Michael Rabin is T.J. Watson Sr. Professor of CS at Harvard University.

Rabin got his Ph.D. from Princeton University, where he had his first academic appointment. He was Albert Einstein Professor of Mathematics at the Hebrew University, serving as its Academic Head from 1972 to 1975. At various times he held visiting Professorships at Yale, UC Berkeley, MIT, University of Paris, The Courant Institute of Mathematics, Caltech, ETH Zurich, and Columbia University, he was the Henry Saville Fellow at Merton College, Oxford.

His contributions were recognized by awards including the ACM Turing Award, The IEEE Charles Babbage Award, The Harvey Prize for Science and Technology, and the Israel Prize in Computer Science, as well as by election to academies including the US National Academy of Sciences, the French Academy of Sciences and the Israel Academy of Sciences and Humanities. He holds five honorary degrees.

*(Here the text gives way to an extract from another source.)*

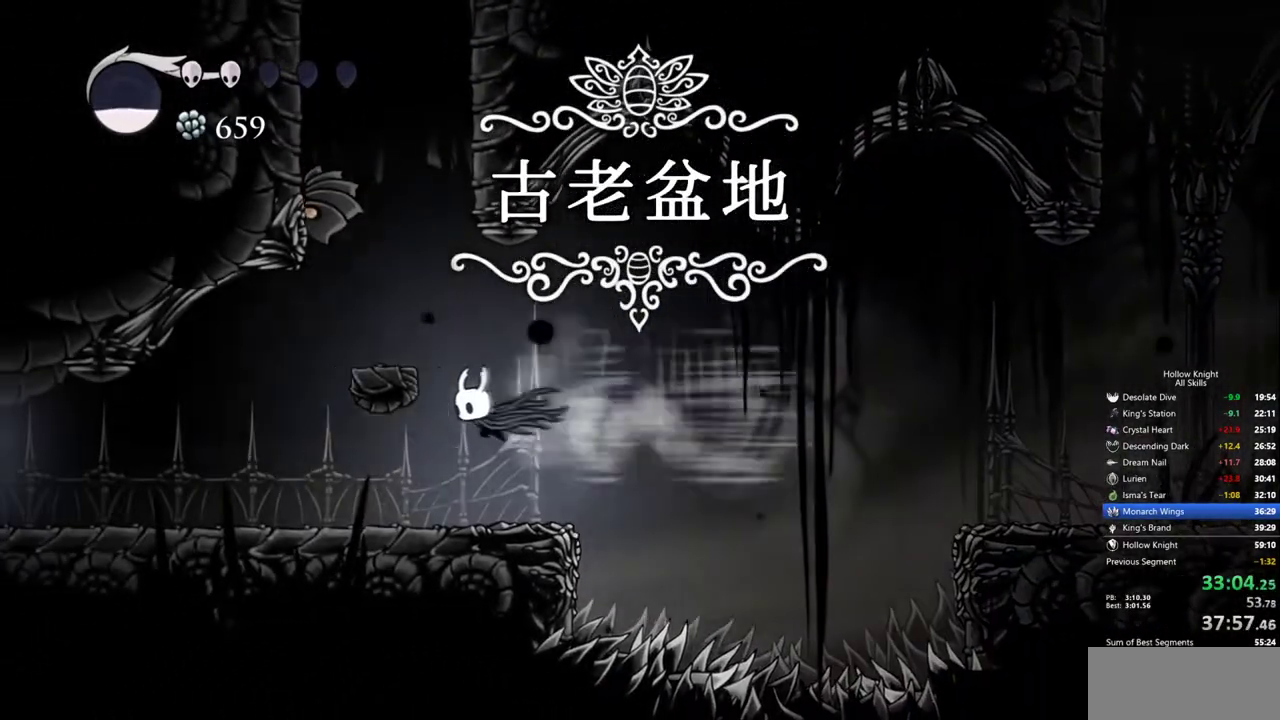
{"keys": ["left"], "events": []}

Rabin's research interests include complexity of computations, efficient algorithms, randomized algorithms, DNA to DNA Computing, Parallel and Distributed computation and computer security. Over the past three years he has created, with Y. Aumann and Y.Z. Ding, Hyper-Encryption, the first ever encryption scheme provably providing everlasting secrecy against a computationally unbounded adversary, now being implemented at Harvard.